### Textauszug
>>>>>
Waters ist nicht nur leidenschaftlicher, perfekter Musiker, sondern auch ein lauthalser Mahner, der aus voller pazifistischer Überzeugung handelt und diejenigen anprangert, welche heuptsächlich die Verantwortung für die derzeit so hasserfüllten Zustände tragen.

Es wäre also schon verwunderlich, wenn ROGER WATERS sich mit einem normalen Konzertmitschnitt begnügen würde – und so wurde aus „Us + Them“ mit der Unterstützung von SEAN EVANS als Regisseur ein faszinierender, gigantischer Konzertfilm, der seinesgleichen sucht und unter bombastischer, aber auch aussagekräftiger, humanistischer Sicht echte Maßstäbe setzt. Hinzu kommt, dass das komplette Konzert in eine konzeptionelle Geschichte um ein Flüchtlingsmädchen, ihr Mutter und ihre Puppe eingebunden ist – und dass diese Flucht nicht mit einem hollywoodschen Happy End ausgeht, wird jeder, der Waters Ambitionen in den letzten Jahren genauer verfolgt hat, ahnen.
<<<<<
### Datenauflistung
>>>>>
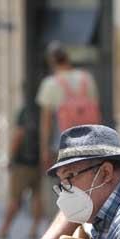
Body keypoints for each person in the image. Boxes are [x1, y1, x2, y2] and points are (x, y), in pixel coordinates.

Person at [36, 41, 101, 171]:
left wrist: (44, 150)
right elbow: (97, 110)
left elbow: (46, 122)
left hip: (62, 145)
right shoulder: (86, 78)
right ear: (67, 58)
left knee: (64, 184)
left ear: (51, 61)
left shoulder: (50, 83)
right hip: (88, 144)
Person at [0, 101, 44, 239]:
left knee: (15, 198)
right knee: (37, 196)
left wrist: (11, 157)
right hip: (37, 160)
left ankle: (4, 230)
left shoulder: (25, 112)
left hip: (23, 162)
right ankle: (34, 229)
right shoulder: (43, 111)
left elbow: (19, 135)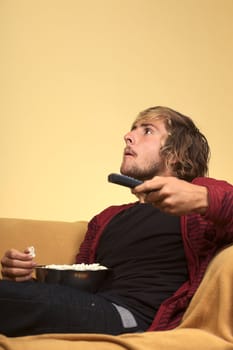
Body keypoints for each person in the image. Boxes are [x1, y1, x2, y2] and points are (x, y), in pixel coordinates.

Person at [0, 106, 232, 337]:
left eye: (147, 130)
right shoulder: (106, 218)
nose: (128, 137)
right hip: (94, 306)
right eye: (132, 130)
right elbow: (72, 291)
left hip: (132, 317)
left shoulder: (203, 205)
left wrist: (202, 197)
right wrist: (24, 281)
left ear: (176, 153)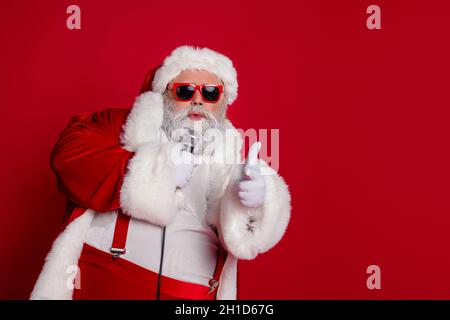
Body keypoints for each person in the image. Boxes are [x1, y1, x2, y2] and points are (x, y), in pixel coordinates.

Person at [31, 45, 291, 300]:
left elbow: (240, 237)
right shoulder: (122, 127)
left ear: (222, 102)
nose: (198, 99)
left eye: (211, 92)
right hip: (109, 279)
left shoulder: (230, 158)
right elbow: (70, 156)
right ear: (164, 94)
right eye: (185, 91)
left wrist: (255, 202)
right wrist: (152, 171)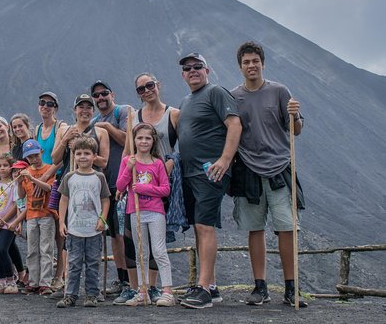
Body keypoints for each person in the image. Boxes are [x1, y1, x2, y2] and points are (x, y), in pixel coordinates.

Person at [230, 41, 307, 307]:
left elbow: (295, 130)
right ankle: (260, 287)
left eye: (255, 61)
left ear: (262, 63)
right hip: (248, 168)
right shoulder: (234, 96)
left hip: (279, 167)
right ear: (240, 66)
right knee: (255, 228)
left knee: (287, 228)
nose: (251, 66)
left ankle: (290, 288)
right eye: (246, 62)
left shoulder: (279, 91)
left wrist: (295, 116)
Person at [176, 52, 242, 309]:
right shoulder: (186, 100)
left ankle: (203, 288)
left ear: (207, 70)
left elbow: (235, 124)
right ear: (183, 74)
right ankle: (210, 286)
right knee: (199, 226)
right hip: (190, 173)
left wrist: (225, 160)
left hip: (210, 171)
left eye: (197, 66)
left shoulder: (216, 92)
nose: (193, 70)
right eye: (187, 68)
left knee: (204, 226)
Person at [51, 94, 109, 294]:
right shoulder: (65, 131)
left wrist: (85, 152)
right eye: (80, 107)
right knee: (69, 238)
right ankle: (69, 285)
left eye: (88, 107)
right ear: (74, 110)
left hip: (92, 186)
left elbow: (104, 162)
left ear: (92, 111)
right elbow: (55, 158)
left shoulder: (100, 131)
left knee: (93, 237)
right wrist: (66, 139)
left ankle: (93, 289)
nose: (85, 110)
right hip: (70, 185)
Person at [116, 123, 174, 307]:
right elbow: (119, 186)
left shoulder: (157, 163)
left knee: (158, 250)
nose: (143, 141)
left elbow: (165, 189)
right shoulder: (128, 161)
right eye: (140, 137)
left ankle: (167, 291)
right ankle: (143, 292)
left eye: (147, 138)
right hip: (135, 211)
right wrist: (129, 168)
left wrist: (144, 188)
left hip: (155, 212)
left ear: (153, 141)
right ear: (134, 140)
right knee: (141, 251)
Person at [56, 136, 110, 308]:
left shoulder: (99, 177)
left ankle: (92, 295)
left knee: (93, 263)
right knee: (73, 264)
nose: (83, 157)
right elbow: (63, 200)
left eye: (87, 153)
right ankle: (70, 295)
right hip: (74, 229)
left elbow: (105, 200)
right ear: (74, 156)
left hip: (94, 229)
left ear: (94, 156)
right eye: (79, 153)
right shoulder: (69, 177)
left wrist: (102, 219)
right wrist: (61, 223)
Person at [89, 80, 131, 295]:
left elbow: (128, 141)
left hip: (125, 182)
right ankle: (122, 278)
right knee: (114, 233)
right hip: (106, 185)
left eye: (104, 93)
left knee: (127, 232)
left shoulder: (123, 112)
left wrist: (107, 127)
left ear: (112, 94)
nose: (100, 98)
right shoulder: (94, 121)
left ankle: (136, 279)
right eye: (96, 95)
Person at [34, 91, 65, 290]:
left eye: (50, 104)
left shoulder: (60, 127)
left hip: (54, 181)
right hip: (38, 183)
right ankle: (43, 275)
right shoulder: (36, 129)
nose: (45, 106)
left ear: (55, 108)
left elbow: (61, 157)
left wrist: (45, 177)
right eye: (42, 102)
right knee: (43, 230)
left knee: (59, 233)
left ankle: (60, 275)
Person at [18, 139, 56, 295]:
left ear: (41, 152)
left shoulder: (49, 169)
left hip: (46, 214)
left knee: (46, 249)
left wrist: (33, 179)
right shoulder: (26, 171)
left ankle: (45, 282)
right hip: (31, 215)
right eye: (29, 157)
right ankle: (33, 281)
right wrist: (19, 182)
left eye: (35, 155)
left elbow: (49, 188)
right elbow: (21, 195)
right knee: (32, 250)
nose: (33, 159)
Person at [0, 154, 22, 294]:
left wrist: (3, 220)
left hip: (8, 225)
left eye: (5, 165)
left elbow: (15, 205)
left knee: (2, 249)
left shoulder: (14, 184)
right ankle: (1, 281)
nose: (2, 168)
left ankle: (11, 280)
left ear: (11, 167)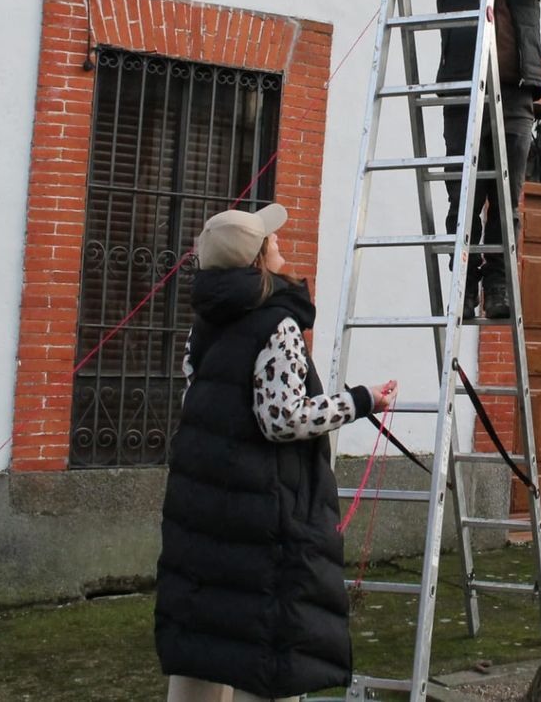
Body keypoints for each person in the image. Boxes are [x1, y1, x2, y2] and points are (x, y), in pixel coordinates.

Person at [155, 203, 396, 702]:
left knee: (205, 632)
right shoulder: (276, 324)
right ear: (259, 259)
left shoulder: (204, 324)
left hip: (203, 504)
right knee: (268, 643)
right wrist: (361, 400)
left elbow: (199, 400)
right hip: (264, 505)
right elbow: (281, 417)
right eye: (272, 239)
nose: (280, 243)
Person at [398, 0, 541, 319]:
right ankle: (465, 285)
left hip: (515, 97)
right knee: (464, 197)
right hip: (464, 96)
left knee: (507, 199)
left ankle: (499, 285)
<<<<<
### Ihre Aufgaben
1. Nennen Sie den Regisseur, der laut dem Textauszug ROGER WATERS bei „Us + Them“ unterstützt hat.
2. Übertragen Sie aus dem Textauszug wortgetreu die Passage, die mit „Es wäre also“ beginnt und sich bis einschließlich „verfolgt hat, ahnen.“ fortsetzt.

### Lösungsübersicht
1. SEAN EVANS

2.
Es wäre also schon verwunderlich, wenn ROGER WATERS sich mit einem normalen Konzertmitschnitt begnügen würde – und so wurde aus „Us + Them“ mit der Unterstützung von SEAN EVANS als Regisseur ein faszinierender, gigantischer Konzertfilm, der seinesgleichen sucht und unter bombastischer, aber auch aussagekräftiger, humanistischer Sicht echte Maßstäbe setzt. Hinzu kommt, dass das komplette Konzert in eine konzeptionelle Geschichte um ein Flüchtlingsmädchen, ihr Mutter und ihre Puppe eingebunden ist – und dass diese Flucht nicht mit einem hollywoodschen Happy End ausgeht, wird jeder, der Waters Ambitionen in den letzten Jahren genauer verfolgt hat, ahnen.